Sablier n° 10.3

 

Ce qui nous arrive  n°3
 

Hélène Merlin-Kajman

05/12/2020

 

J’ai ouvert ma fenêtre pour chasser une mouche qui persécutait mes oreilles, et voilà qu’une pluie de petites choses rondes est tombée sur la tablette d’appui de l’embrasure avec un bruit métallique. C’étaient des coccinelles endormies, une multitude de coccinelles qui avaient trouvé refuge là, entre les battants, partout.

Elles n’ont pas remué.

Je les ai laissées. Le lendemain, elles avaient disparu. Je suppose que, par un chemin inconnu, elles avaient regagné leur abri. Je me demande ce que ça nous programme pour le printemps. Je connais bien les invasions de mouches à l’intérieur de la maison. Mais pas encore celles de coccinelles.

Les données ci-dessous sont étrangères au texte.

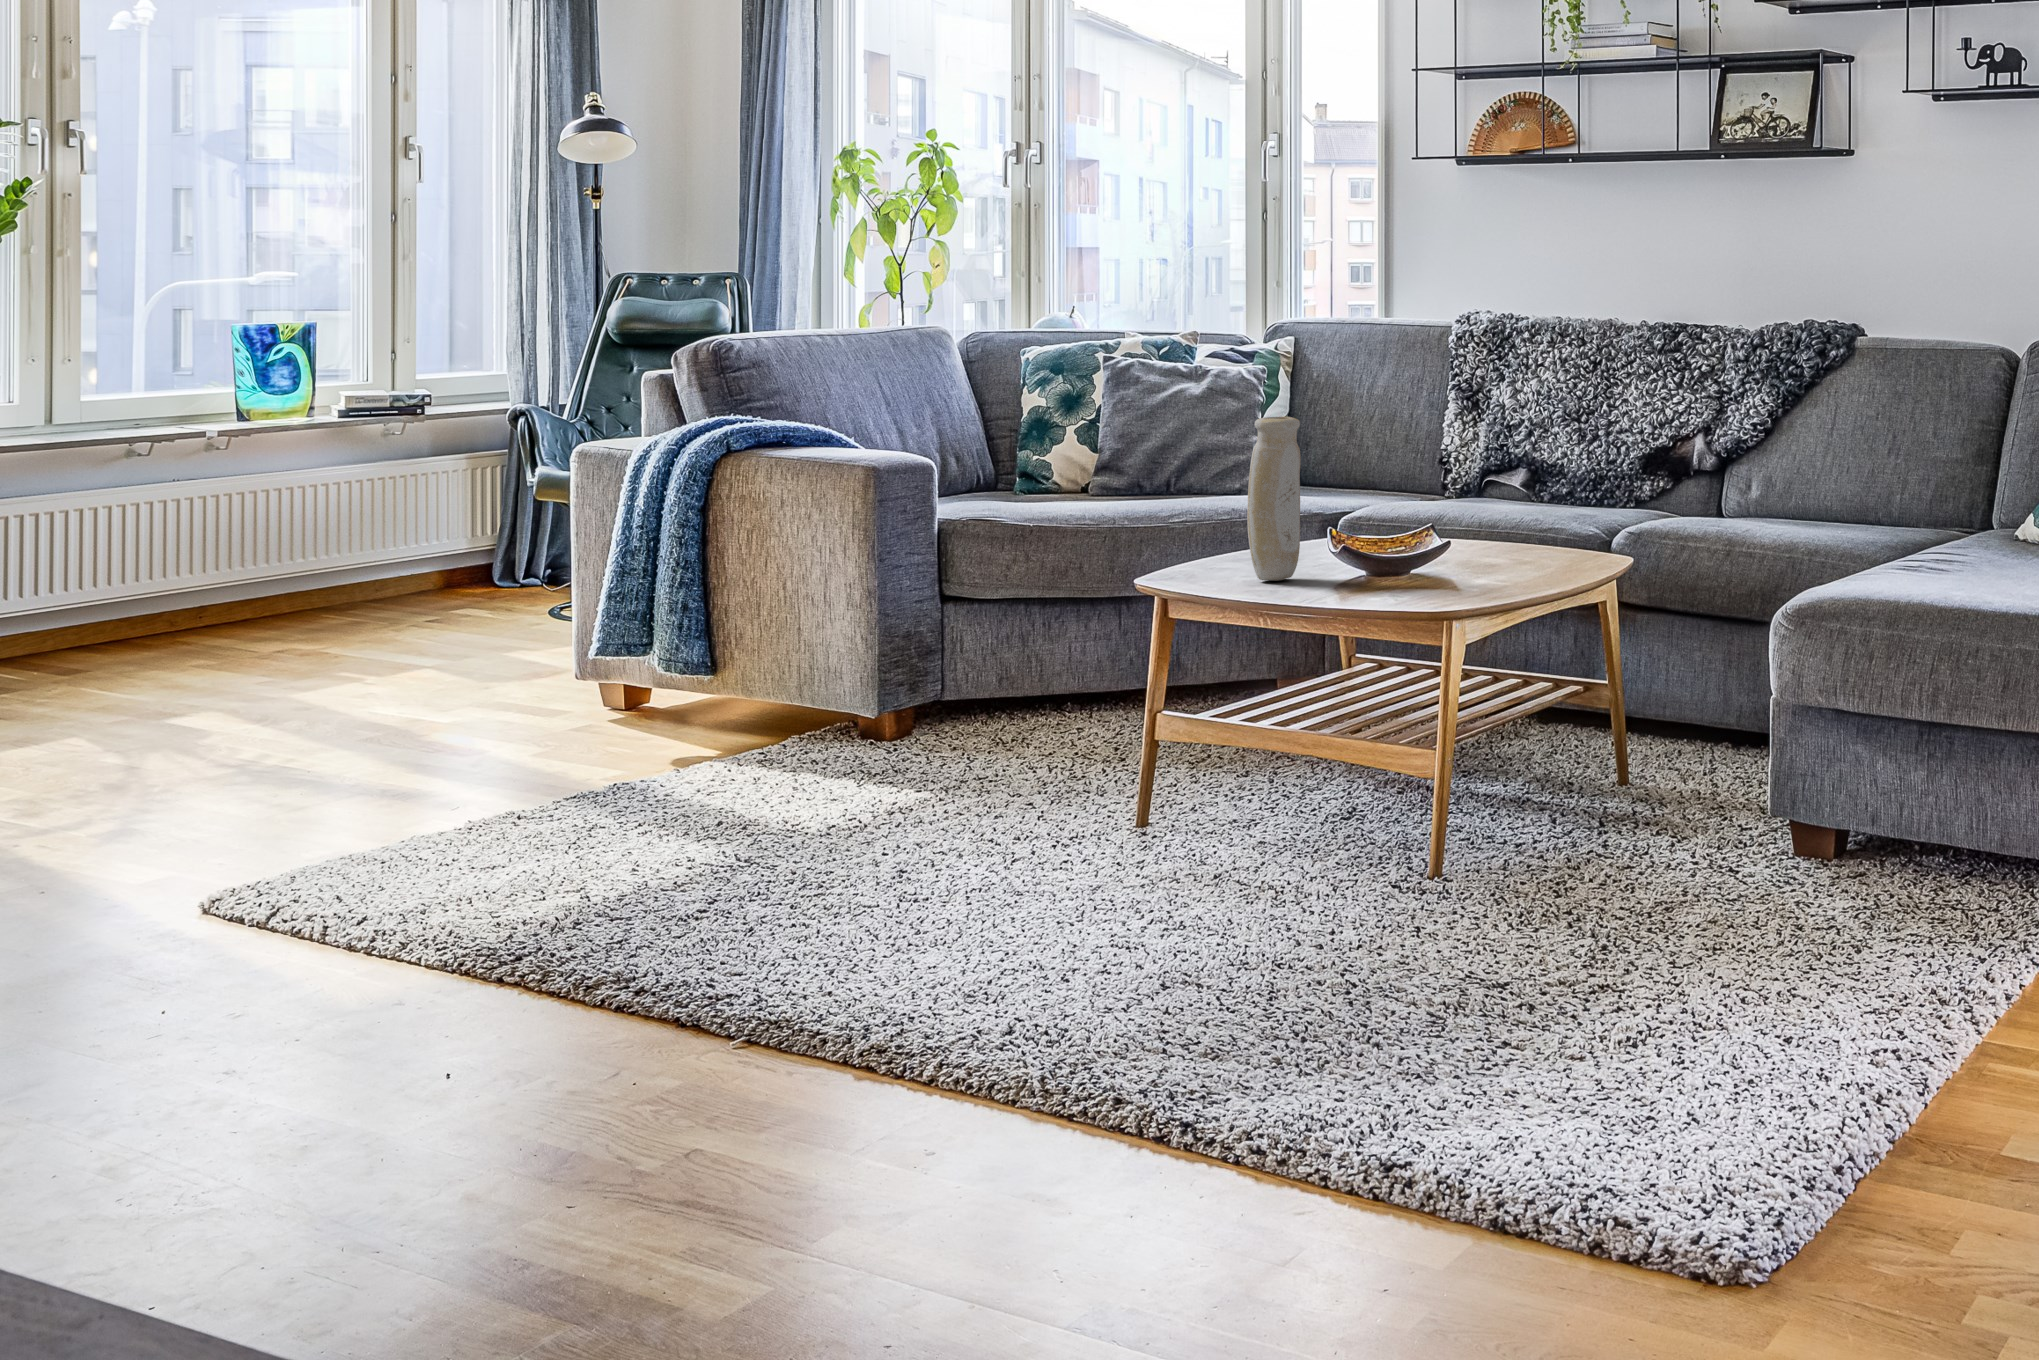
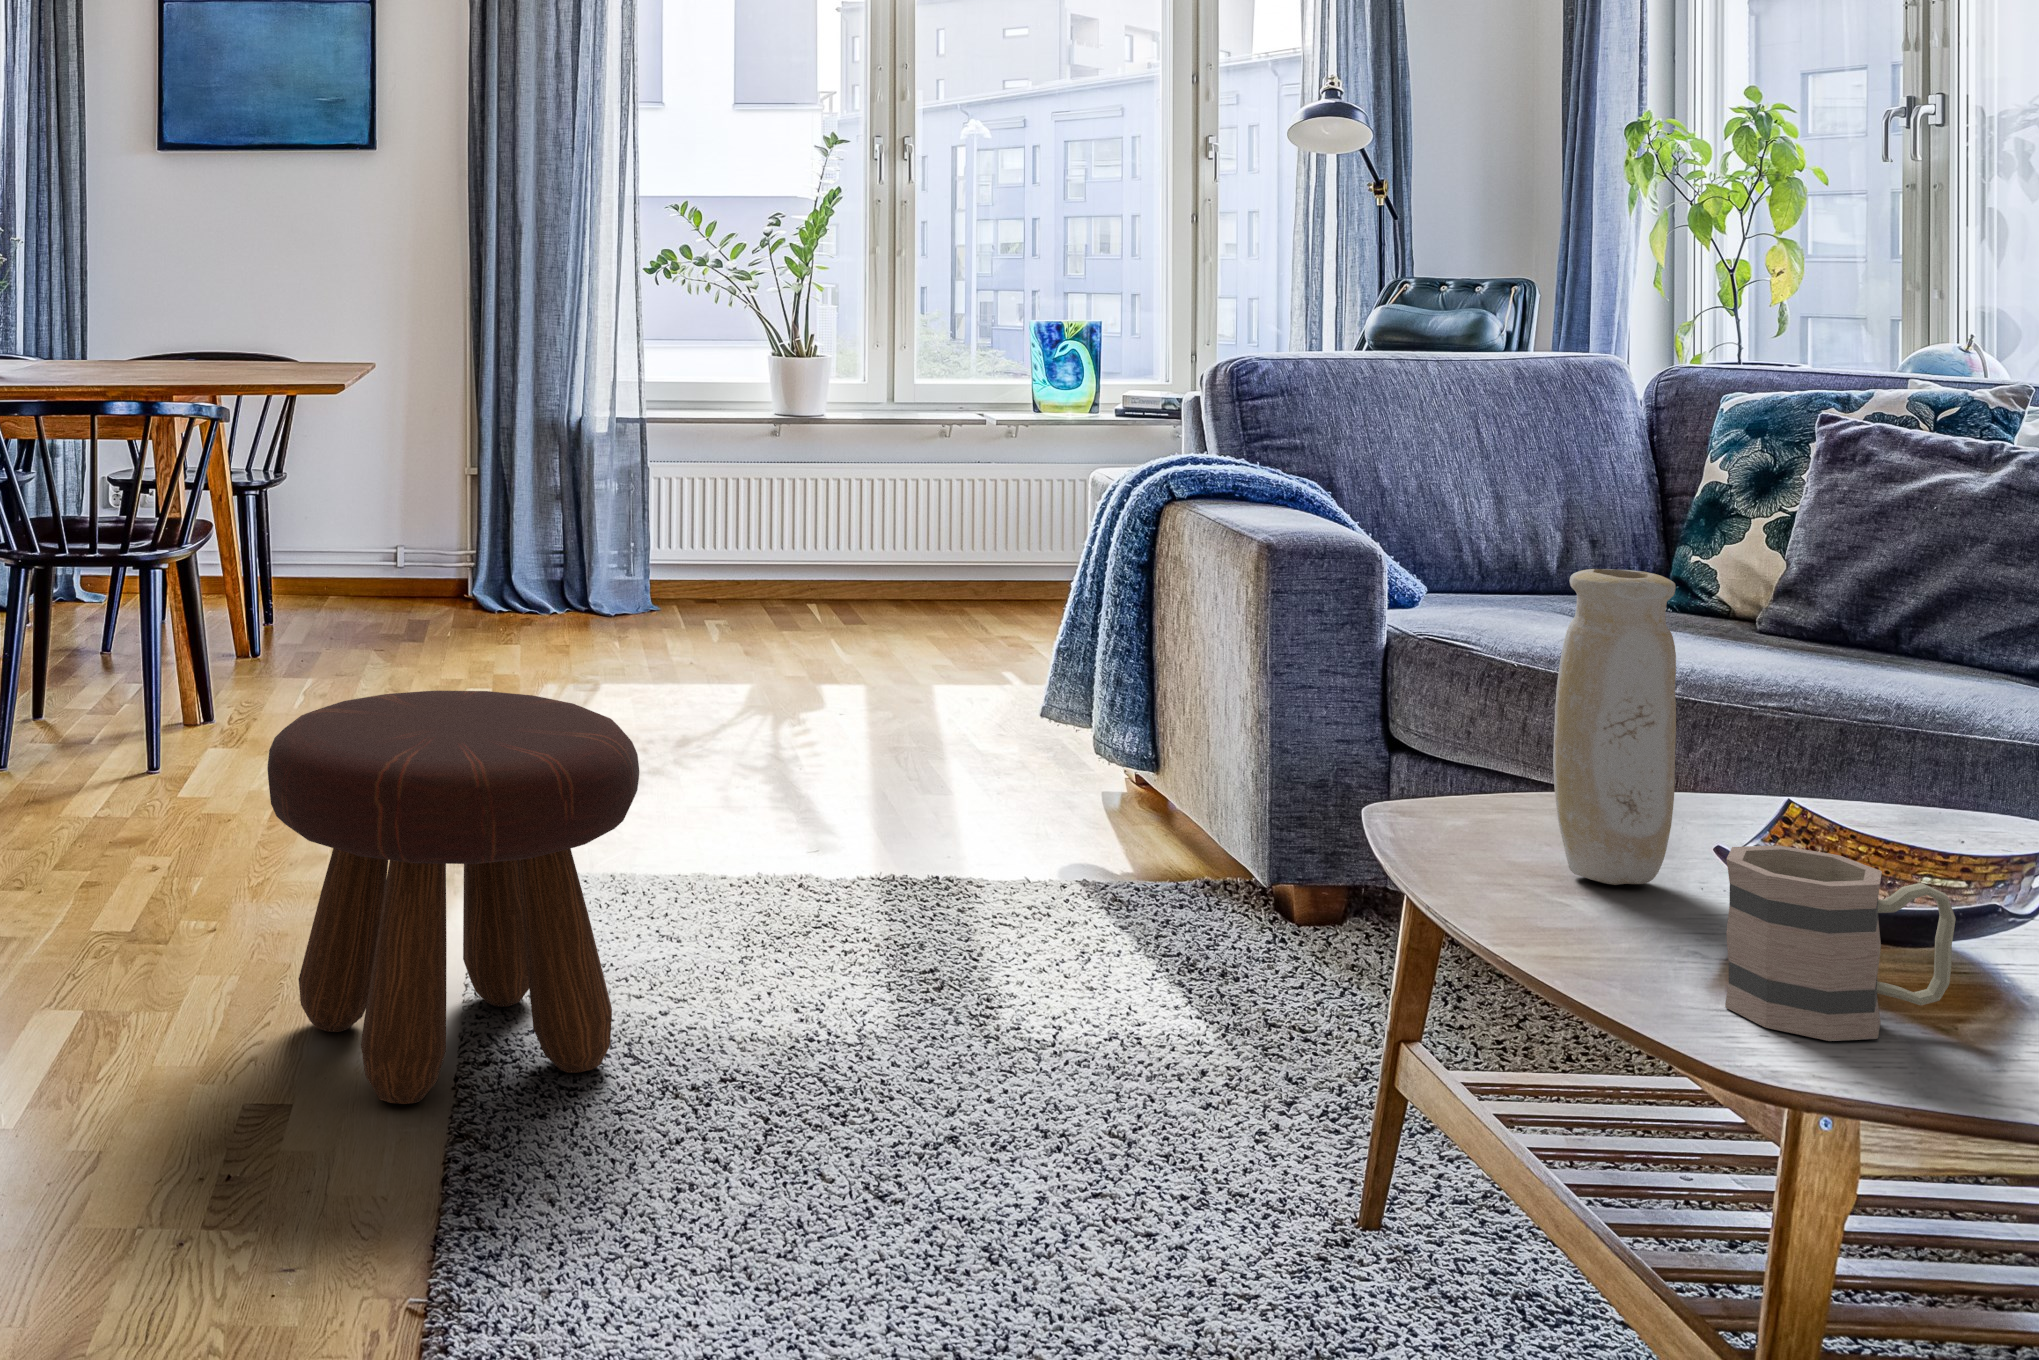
mug: none [1384,524,1458,600] -> present [1725,845,1956,1041]
footstool: none [309,634,674,964] -> present [268,690,639,1104]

Les coccinelles de mon enfance, les coccinelles des dessins de coccinelles, rouges à points noirs, ont presque disparu comme chacun sait. Celles qui sont tombées en pluie de ma fenêtre sont noires à points rouges, ou ocres à points noirs, etc, sans parler du nombre de points, infiniment variable contrairement aux premières. Elles ont été importées d’Asie pour lutter contre les pucerons d’Europe et d’Amérique parce qu’elles étaient bien plus efficaces que la bête à bon dieu et bien plus écologiques que tout insecticide. Mais le processus a dérapé, m’apprend un article trouvé sur internet (non sans conclure toutefois que les coccinelles de mon enfance, dont me terrifiait l’envol soudain, l’envol sans crier gare défigurant leur placide et lumineuse rondeur, vont réagir et revenir après adaptation)...

Je suis dans ma maison de campagne à cause du confinement, à cause de la seconde vague, à cause des hôpitaux surchargés, et je n’avais jamais eu l’occasion de voir les coccinelles se presser dans les fenêtres, les coccinelles qui rentrent au mois d’octobre dans les maisons chauffées. La nôtre inhabitée en octobre ne pouvait pas les attirer (il semble qu’elles se donnent le mot quand de premiers individus trouvent un bon endroit où se planquer l’hiver). A la campagne, le coronavirus s’oublie un peu. Un peu seulement. Une pandémie. Partout dans le monde on parle du covid, on en parle, on en meurt, on vit ce qu’il implique, ce qu’il induit, là où l’on est, autour de soi. Et partout, pour tout le monde, quelque chose s’est modifié.

Ce jour-là pour moi, c’était une chute de coccinelles, de coccinelles nouvelles comme le frelon asiatique ou comme la pyrale du buis, peu importe leur continent, une nouveauté partout qui saborde les échelles et frappe d’hébétude, ici minuscule et là énorme, ici capable d’être secouée par l’amusement curieux et là submergée d’angoisse et d’épouvante.